Our curriculum is based on principles of social good; it emphasizes both civic engagement and social justice, and provides sample assignments with grading rubrics for each module (Ratto). The civic-minded focus of our curriculum was developed in consultation with Baldwin High School, and fleshed out over 18 months of training. Our curriculum attempts to account for the precarious position women and people of color already inhabited in online spaces and demonstrate how DH methods and New Media principles can be mobilized to empower students via digital tools and languages.

The focus of this paper is to report on our work with underserved high school populations and relay the challenges of bringing this kind of material to a secondary education setting. We focus on the practicalities of bringing DH methods and New Media principles to high school (i.e., funding, time, expertise, bureaucracy), as well as the necessary training that takes places between high school and college faculty (PT days, on campus conferences, and student events). Finally, we discuss the opportunities that working with underserved high school populations provides both politically and pedagogically. In this context, DH operates on a minimal scale, but addresses communal needs.

Bios

Matt Applegate is an Assistant Professor of English and Digital Humanities at Molloy College. His work focuses on critical theory, digital humanities, digital literacy, and screen studies. His work as appeared in Amodern, Theory & Event, Cultural Politics, Cultural Critique, Telos, and more.

Jamie Cohen is the director, co-founder and assistant professor of the New Media program at Molloy College in New York. Jamie is the author of Producing New and Digital Media: Your Guide to Savvy Use of the Web (Routledge 2015) and his published and presented research focuses on memes, YouTubers, populism, VR/AR/MR, and digital media literacy. He is a fellow of the Salzburg Academy on Media and Global Change and the Academy of Television Arts and Sciences.

Schuyler K Esprit is the Director of Create Caribbean Research Institute at Dominica State College, the first Digital Humanities center in the Caribbean. Dr. Esprit holds a PhD in English literature from University of Maryland – College Park. She is a scholar of Caribbean literature and cultural studies, and postcolonial theory. She is now completing her book entitled West Indian Readers: A Social History and its digital companion, both of which are historical explorations of reading culture in the Caribbean. She is currently Dean of Academic Affairs at Dominica State College.

Stan Golanka is Director of Academic Technology at Trevor Day School. He teaches computer programming and co-teaches Advanced History: Digital Inquiry. He holds a MA in Computing in Education from Teachers College at Columbia University.

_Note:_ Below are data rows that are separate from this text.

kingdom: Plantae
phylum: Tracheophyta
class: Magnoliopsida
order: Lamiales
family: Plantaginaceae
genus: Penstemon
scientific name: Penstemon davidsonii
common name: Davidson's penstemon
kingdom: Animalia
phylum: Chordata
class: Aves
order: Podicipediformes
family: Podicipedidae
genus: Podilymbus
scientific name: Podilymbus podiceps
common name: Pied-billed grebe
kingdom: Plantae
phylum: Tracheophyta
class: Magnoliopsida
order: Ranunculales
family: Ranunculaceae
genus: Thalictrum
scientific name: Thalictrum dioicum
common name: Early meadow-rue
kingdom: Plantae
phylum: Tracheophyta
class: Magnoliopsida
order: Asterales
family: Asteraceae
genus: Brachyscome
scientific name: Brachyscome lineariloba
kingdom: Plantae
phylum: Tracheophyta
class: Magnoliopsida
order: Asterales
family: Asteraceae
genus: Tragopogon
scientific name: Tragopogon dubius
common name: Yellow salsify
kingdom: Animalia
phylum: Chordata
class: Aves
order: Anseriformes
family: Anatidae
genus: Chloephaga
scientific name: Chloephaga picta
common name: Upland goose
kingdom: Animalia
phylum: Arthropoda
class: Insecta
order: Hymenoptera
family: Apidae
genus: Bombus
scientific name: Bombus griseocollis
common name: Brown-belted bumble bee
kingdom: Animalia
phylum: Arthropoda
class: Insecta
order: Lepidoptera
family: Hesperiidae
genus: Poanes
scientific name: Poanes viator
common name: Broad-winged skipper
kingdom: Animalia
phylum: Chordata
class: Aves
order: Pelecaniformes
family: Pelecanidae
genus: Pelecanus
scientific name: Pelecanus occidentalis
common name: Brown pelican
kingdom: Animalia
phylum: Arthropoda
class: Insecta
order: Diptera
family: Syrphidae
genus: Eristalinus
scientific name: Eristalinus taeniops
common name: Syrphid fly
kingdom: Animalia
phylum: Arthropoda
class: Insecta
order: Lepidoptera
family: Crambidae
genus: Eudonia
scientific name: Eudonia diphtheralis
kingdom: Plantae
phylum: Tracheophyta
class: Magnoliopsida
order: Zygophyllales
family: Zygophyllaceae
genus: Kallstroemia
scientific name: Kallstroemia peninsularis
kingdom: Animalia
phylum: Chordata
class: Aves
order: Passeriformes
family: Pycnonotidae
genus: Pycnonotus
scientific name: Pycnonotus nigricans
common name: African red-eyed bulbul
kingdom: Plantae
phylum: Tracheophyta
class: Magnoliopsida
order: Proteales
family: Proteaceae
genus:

Eric Rettberg teaches English at the Illinois Mathematics and Science Academy. He remains an active scholar of modernism, experimental poetry, sound studies, and the digital humanities. His work has appeared in Comparative Literature Studies and Jacket 2.

Roopika Risam is an assistant professor of English and English education at Salem State University. Her research considers the intersections of postcolonial cultures, African diaspora studies, and digital humanities. She is the author of New Digital Worlds: Postcolonial Digital Humanities in Theory, Praxis, and Pedagogy (Northwestern UP 2018) and her work has recently appeared in Debates in the Digital Humanities 2016, Digital Scholarship in the Humanities, and South Asian Review.

Nina Rosenblatt teaches US History, Art History, and Advanced History: Digital Inquiry at Trevor Day School. She holds a PhD in Art History from Columbia University.

David Thomas is Chair of the History Department at Trevor Day School, he teaches European History, Advanced European History, The History of China, and Advanced History: Digital Inquiry.